Mount Gay-Shamrock is a census-designated place (CDP) in Logan County, West Virginia, United States.

Mount Gay-Shamrock has a 2020 population of 1,360. Mount Gay-Shamrock is currently declining at a rate of -2.51% annually. The population was 1,779 at the 2010 census.

The CDP includes the unincorporated communities of Mount Gay, Shamrock, Black Bottom, Whites Addition, Lintz Addition, Thompson Town, Hedgeview, Ridgeview, Logan Heights, Cora, and Whitman Junction.

A post office was established as Mount Gay in 1916.

==Geography==
Mount Gay-Shamrock is located in west-central Logan County, with the village of Mount Gay in the eastern part of the CDP at the confluence of Island Creek and the Copperas Mine Fork, and the village of Shamrock just to the west in the valley of the Copperas Mine Fork. Settlements in the CDP run south up the valley of Island Creek, southwest up the valley of the Copperas Mine Fork, and west up the valley of the Mud Fork. The CDP is bordered to the east by the city of Logan, the county seat, and to the west by U.S. Route 119, a four-lane freeway which separates Mount Gay-Shamrock from Verdunville.

West Virginia Route 73 is the main road through the CDP, following the valley of the Mud Fork and connecting US-119 to the west with Logan to the east. West Virginia Route 44 leads south from Mount Gay up the valley of Island Creek. Old US Highway 119 runs up the valley of the Copperas Mine Fork, joining current US-119 at Holden.

According to the United States Census Bureau, the CDP has a total area of 19.6 sqkm, of which 0.03 sqkm, or 0.15%, are water. The entire CDP is part of the Island Creek watershed, feeding the Guyandotte River in Logan and thence leading north to the Ohio River.

==Demographics==
As of the census of 2000, there were 2,623 people, 1,065 households, and 726 families living in the CDP. The population density was 219.3 people per square mile (84.7/km^{2}). There were 1,216 housing units at an average density of 101.6/sq mi (39.3/km^{2}). The racial makeup of the CDP was 90.43% White, 8.27% African American, 0.30% Native American, 0.11% Asian, 0.04% Pacific Islander, 0.15% from other races, and 0.69% from two or more races. Hispanic or Latino of any race were 0.38% of the population.

There were 1,065 households, out of which 27.9% had children under the age of 18 living with them, 48.2% were married couples living together, 14.9% had a female householder with no husband present, and 31.8% were non-families. 28.6% of all households were made up of individuals, and 11.2% had someone living alone who was 65 years of age or older. The average household size was 2.46 and the average family size was 3.02.

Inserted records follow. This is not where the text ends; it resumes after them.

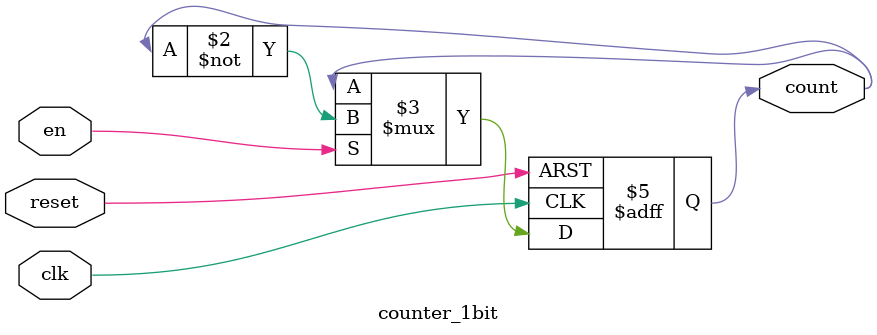
<source format=v>
module counter_1bit(
    input clk,
    input reset,
    input en,
    output reg count
    );

    always @(posedge clk or posedge reset) begin
        if (reset)
            count <= 1'b0;
        else if (en)
            count <= ~count;
    end

endmodule
</source>
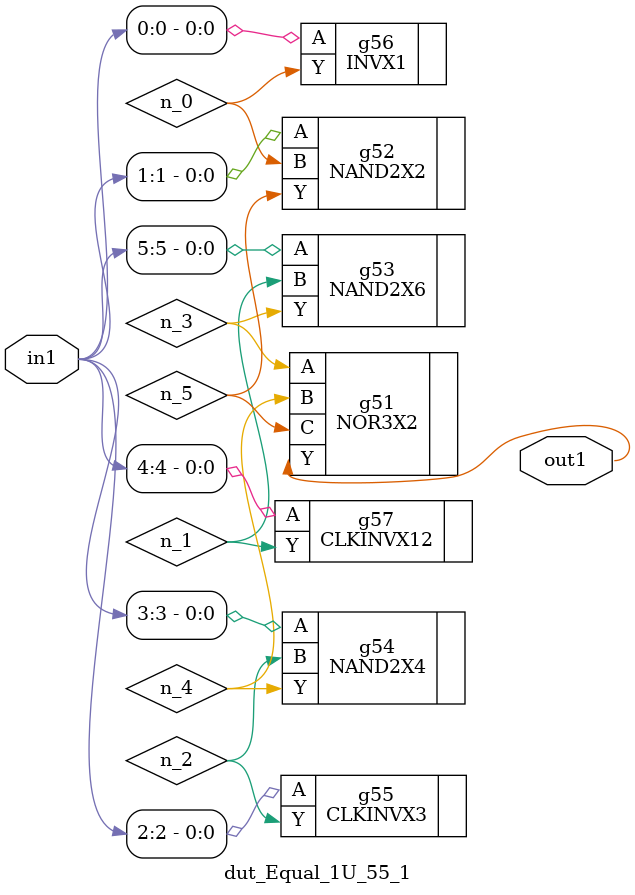
<source format=v>
`timescale 1ps / 1ps


module dut_Equal_1U_55_1(in1, out1);
  input [5:0] in1;
  output out1;
  wire [5:0] in1;
  wire out1;
  wire n_0, n_1, n_2, n_3, n_4, n_5;
  NOR3X2 g51(.A (n_3), .B (n_4), .C (n_5), .Y (out1));
  NAND2X2 g52(.A (in1[1]), .B (n_0), .Y (n_5));
  NAND2X4 g54(.A (in1[3]), .B (n_2), .Y (n_4));
  NAND2X6 g53(.A (in1[5]), .B (n_1), .Y (n_3));
  CLKINVX3 g55(.A (in1[2]), .Y (n_2));
  CLKINVX12 g57(.A (in1[4]), .Y (n_1));
  INVX1 g56(.A (in1[0]), .Y (n_0));
endmodule



</source>
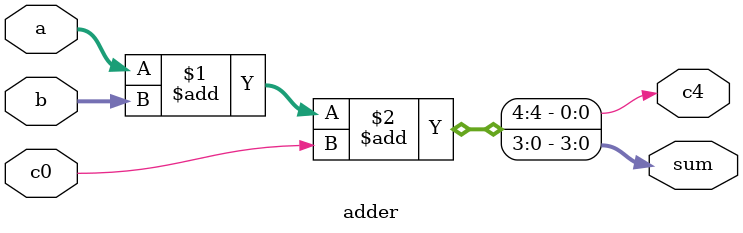
<source format=v>
`timescale 1ns / 1ps


module adder(a,b,c0,c4,sum);  
 
	input [3:0] a,b;   //a£¬bÎª4Î»ÊäÈë
	input c0;   //c0Îª½øÎ»ÊäÈë
	
	output c4; 
	output [3:0] sum;
 
	assign {c4,sum} = a+b+c0;   //a+b+c0 ¼Ó·¨²Ù×÷
	//Ê¹ÓÃÆ´½ÓÔËËã·û½«c4¡¢sumÆ´½Ó£¬sumÈ¡½á¹ûÖÐµÄµÍËÄÎ»
 
endmodule

</source>
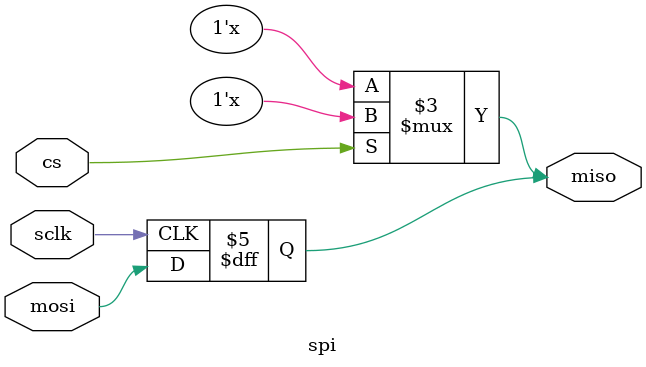
<source format=v>
module spi(
    input wire cs,         // Chip select (active low)
    input wire sclk,        // Serial clock
    input wire mosi,       // Master Out Slave In
    output reg miso        //Master In Slave Out
);
always @(cs) begin
   if (cs)
      miso <= 1'bz;
end
always @(posedge sclk) begin
   miso <= mosi;
end

endmodule
</source>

In the CDP, the population was spread out, with 22.6% under the age of 18, 9.2% from 18 to 24, 27.7% from 25 to 44, 26.5% from 45 to 64, and 14.0% who were 65 years of age or older. The median age was 40 years. For every 100 females, there were 96.0 males. For every 100 females age 18 and over, there were 90.5 males.

The median income for a household in the CDP was $18,975, and the median income for a family was $22,946. Males had a median income of $21,328 versus $23,021 for females. The per capita income for the CDP was $12,532. About 29.3% of families and 34.2% of the population were below the poverty line, including 49.0% of those under age 18 and 29.0% of those age 65 or over.